If at any time in your life you have any thought of paying even occasional visits to reality, you're supposed to begin to learn early on—I don't know, like when you're seven or eight?—that what's right in front of your eyes is often not what you at first think it is, and in fact is often quite the opposite of what the brain assumes when it's either totally blank or guided only by unprocessed prejudice and "common sense"-based misinformation.

This is the beginning of the journey toward basic human awareness.

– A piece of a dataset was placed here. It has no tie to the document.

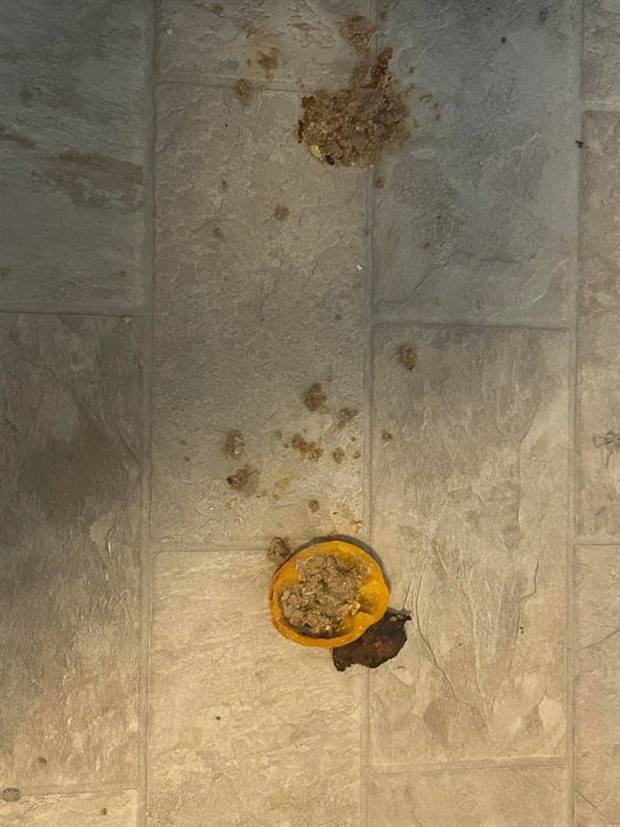
Where is `tile`? tile is located at coordinates (480, 240).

As the inspirational educator John Holt put it, "A child has no greater desire than to make sense of the world around him." Unless, apparently, something has happened to override or derail that desire.

• Then there's the Supreme Court's Alito-abetted decision to dismantle the police knock-and-announce rule. But Howie has already covered that, so it slips to honorable mention. (See below.)

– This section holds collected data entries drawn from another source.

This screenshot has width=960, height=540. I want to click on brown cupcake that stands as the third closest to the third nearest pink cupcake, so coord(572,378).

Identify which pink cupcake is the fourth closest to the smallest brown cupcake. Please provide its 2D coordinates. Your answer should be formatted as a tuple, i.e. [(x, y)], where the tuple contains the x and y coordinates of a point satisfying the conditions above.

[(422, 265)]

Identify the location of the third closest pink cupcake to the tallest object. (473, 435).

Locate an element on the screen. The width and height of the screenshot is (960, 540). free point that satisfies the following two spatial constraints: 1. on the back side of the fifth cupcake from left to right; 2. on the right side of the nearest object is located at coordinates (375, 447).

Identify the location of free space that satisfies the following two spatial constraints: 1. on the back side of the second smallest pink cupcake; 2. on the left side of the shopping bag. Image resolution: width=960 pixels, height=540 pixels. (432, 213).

• Which leaves us with the report by Geraldine Fabrikant in today's NYT: "U.S.-Style Pay Deals for Chiefs Become All the Rage in Europe."

"For decades," writes Ms. Fabrikant, "Europeans were far more restrained than Americans when it came to rewarding the boss." While they still have a long way to go to catch up, she reports that executive Europigs have made large strides:

"European bosses are increasingly winning pay packages that were unimaginable just five years ago.

"'Here in France, greed has been legalized,' said Pierre-Henri LeRoy, who heads the French advisory firm Proxinvest. 'Executives compare themselves to the market in the U.S., not India, when they plan their compensation.'"


HONORABLE MENTION—
Upholding no-knock police entry, Nino Scalia says: So sue!


Still, for sheer groanworthy, "Is this how it begins?" pit-of-the-stomach horror, I don't think you can top the New Imperial Supreme Court Majority's 5-4 decision that the old rule requiring police to knock and announce their presence before entering your premises is for sissies.

At issue was the question left unanswered in the 1995 ruling by Justice Clarence Thomas—on behalf of a unanimous Court, in Wilson v. Arkansas—which held that the centuries-old knock-and-announce rule, grounded in English common law dating back to the 13th century, is indeed enforceable as part of what makes a search "reasonable" under the Fourth Amendment but ducked the question of what exactly the remedy for violating it should be.

Now No-Brain Nino Scalia, writing for the New Imperial Majority, says hey, the rule was never any big deal, and anyway now, unlike in the old days, police are so well trained that they always respect everyone's rights. (Apparently, it seems, our Nino doesn't decide everything based on the original intent of the framers.) And while yeah, the ya-gotta-knock rule is still on the books officially, if you're some whining crybaby who thinks the cops have done you wrong, well, you can always sue. Heh-heh.

I think today's NYT lead editorial, "The Don't-Bother-to-Knock Rule," got it right:

"If Justice Sandra Day O'Connor had stayed on the court, this case might well have come out the other way. For those who worry that Chief Justice John Roberts and Justice Samuel Alito will take the court in a radically conservative direction, it is sobering how easily the majority tossed aside a principle that traces back to 13th-century Britain, and a legal doctrine that dates to 1914, to let the government invade people's homes."